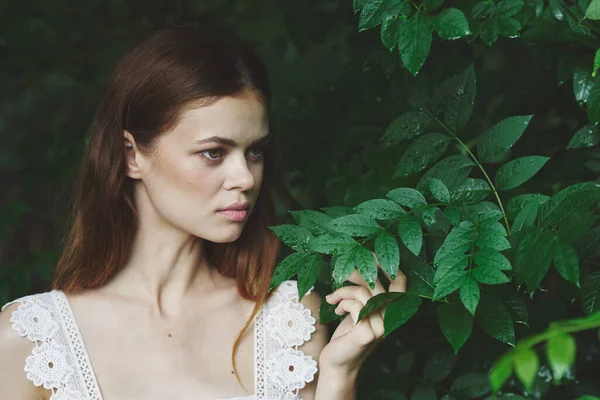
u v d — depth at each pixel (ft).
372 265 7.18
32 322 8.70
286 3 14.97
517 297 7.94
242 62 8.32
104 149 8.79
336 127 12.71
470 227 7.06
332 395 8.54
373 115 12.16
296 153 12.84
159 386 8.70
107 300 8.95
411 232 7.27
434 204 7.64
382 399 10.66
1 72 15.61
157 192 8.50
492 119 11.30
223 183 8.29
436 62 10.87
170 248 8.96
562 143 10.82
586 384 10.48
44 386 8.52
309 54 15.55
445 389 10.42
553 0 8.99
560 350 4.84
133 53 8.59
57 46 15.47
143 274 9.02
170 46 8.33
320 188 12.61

* * *

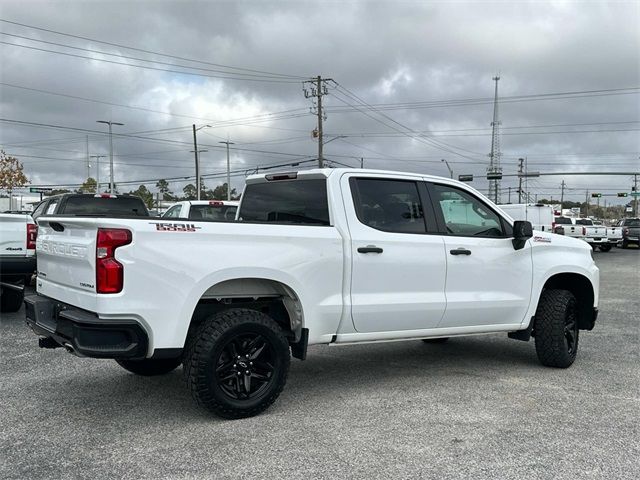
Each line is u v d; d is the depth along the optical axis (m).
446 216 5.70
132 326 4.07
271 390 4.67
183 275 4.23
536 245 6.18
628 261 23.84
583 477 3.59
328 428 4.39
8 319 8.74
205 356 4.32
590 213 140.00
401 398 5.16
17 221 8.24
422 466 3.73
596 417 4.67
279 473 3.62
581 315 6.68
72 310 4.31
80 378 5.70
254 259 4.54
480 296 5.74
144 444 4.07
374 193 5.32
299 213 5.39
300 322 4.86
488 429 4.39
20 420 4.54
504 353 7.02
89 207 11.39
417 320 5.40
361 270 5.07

* * *

## Problem to work on
Search the listing above for the string "depth" and copy each line that has it.

## Result of this task
u v d — depth at each pixel (ft).
Each line is u v d; d is the depth along the optical axis (m).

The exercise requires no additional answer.